Asimov's high placing I have no explanation for beyond the fact that HarperCollins and Voyager have kept all of the Robots and Foundation novels continuously in print for over a decade, whilst Heinlein and Clarke's reprinting schedules have been very spotty. In fact, very few of Heinlein's novels (aside from Stranger in a Strange Land and Starship Troopers, the usual suspects) are currently in print in the UK.

Gail O'Connor said...

Wasn't it Patricia Kennealy-Morrison who did Celts in Space? Katherine Kerr wrote the Deverry novels, I believe.

Anonymous said...

While it's difficult to argue over a list of "favorite" authors as opposed to "best", the top 20 or so seems to be a list you could title "AUTHORS RANKED IN ORDER OF UK NAME RECOGNITION" rather than any sort of list you'd expect from people who actually take SF&F seriously.

I'm going to go out on a limb and guess SFX is a media-oriented magazine. This is not a list that people who actually primarily enjoy reading would likely produce. Many of the authors on it would certainly appear on such a list but the order is way off. Maybe if you polled people who once read a fantasy novel on an airplane or something.

Oh, I'm not sure Bujold enjoys the same level of adoration on RASFW she once did. Everything she has written since CURSE OF CHALION has been received with lukewarm attention at best. Mediocre, sad to say.

Anonymous said...

I copied the list to my blog but didn't comment, only marked the ones I've read/recommend. And I can't help wondering what the British think about urban fantasy.

Unknown said...

Patricia kenneally-Morrison did indeed do Celts in Space-Kerr is a standard fantasy writer.

Larry Nolen said...

I didn't even know I was starting a meme when I copy/pasted Adam's listing that he posted onto the Westeros Literature forum last week, but it certainly has spread quite a bit! Interesting comments there, especially about Erikson. I thought about that one in particular for quite a while before deciding to reply that I think there might be quite a bit to that assertion. Shall be interesting to see what the next couple of years will bring, once his mammoth series is complete.

Francis said...

The problem Bujold has over this side of the Atlantic is that no one has ever heard of her. I've only met one fellow Brit who's read her who doesn't like her (and that was based on judging her by the Mountains of Mourning (why is that the only one of hers in the Baen Free Library?), and the opinion has now been changed after that friend of mine agreed that yes, she did write enough action after reading Young Miles). On the other hand, just about my entire peer group who have read her have either been introduced by me or by an American or Canadian (or I've recommended her to one friend who's recommended her to another). And Baen subcontract their distribution to Simon and Shuster on this side of the atlantic IIRC.
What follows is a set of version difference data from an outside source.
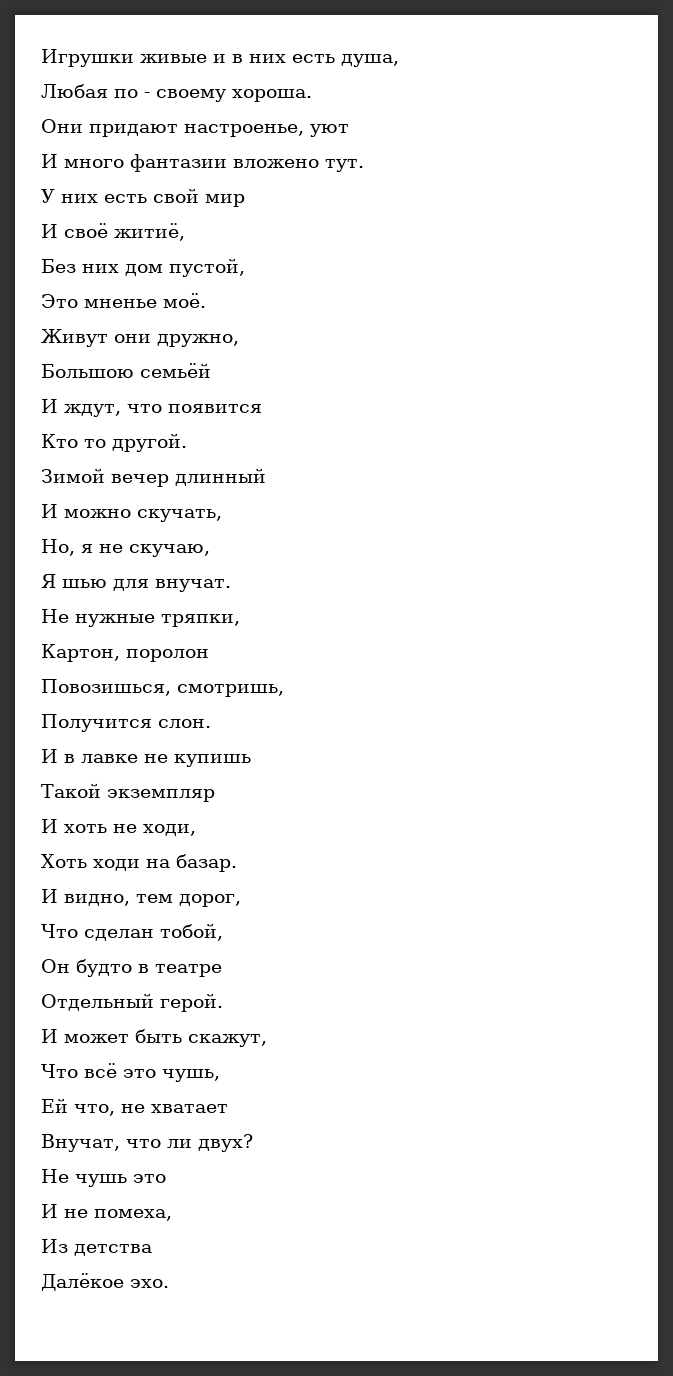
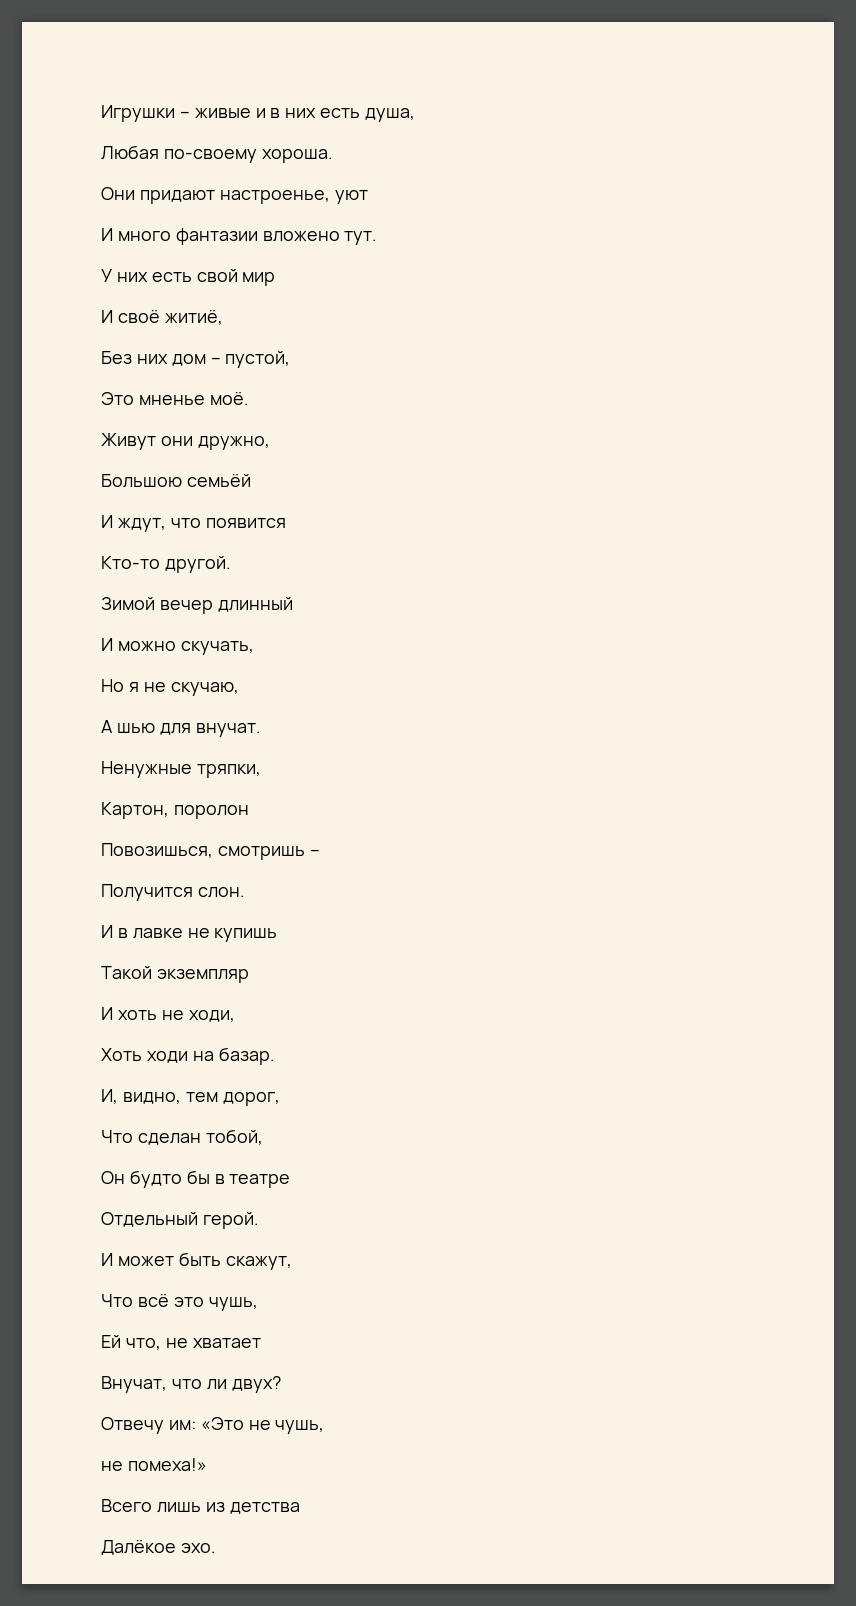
(134, 58) none -> [179,111,190,118] –
[114,89,226,102] по - своему -> [163,149,257,163] по-своему
(163, 270) none -> [210,357,221,364] –
[41,434,106,448] Кто то -> [101,556,160,569] Кто-то
[41,539,75,556] Но, -> [101,679,124,692] Но
[41,574,56,588] Я -> [101,720,113,733] A
[41,609,155,627] Не нужные -> [101,761,192,778] Ненужные
[177,684,284,697] смотришь, -> [217,846,320,860] смотришь –
[41,889,58,903] И -> [101,1089,118,1104] И,
(132, 968) none -> [186,1170,210,1184] бы
[41,1169,166,1187] [41,1204,172,1221] [41,1239,68,1253] Не чушь это // И не помеха, // Из -> [101,1417,325,1434] [101,1458,207,1471] [101,1499,225,1513] Отвечу им: «Это не чушь, // не помеха!» // Всего лишь из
Brits don't tend to skew as Libertarian as Americans, and Randians are almost unknown. Therefore Goodkind doesn't find half as much traction. And for some reason you find Asimov everywhere - I think he's one of these perpetual motion fame machines you sometimes find. (I've yet to visit either a bookshop or public library with no Asimovs).

And I think that the problem that rasfw has with her at present is that she appears to be morphing into a romance writer.

Anonymous said...

And I think that the problem that rasfw has with her at present is that she appears to be morphing into a romance writer.

I don't think this is a fair criticism of RASFW. Perhaps Bujold's most respected and admired novel in RASFW is A CIVIL CAMPAIGN. ACC is considered her tour de force and yet it's probably her single most romance-like novel. Georgette Heyer is acknowledged right in the book for ghu's sake.

Her later books aren't considered too full of romance, they're considered somewhat boring with mediocre plotting and without the joy and snap of her books through A CIVIL CAMPAIGN.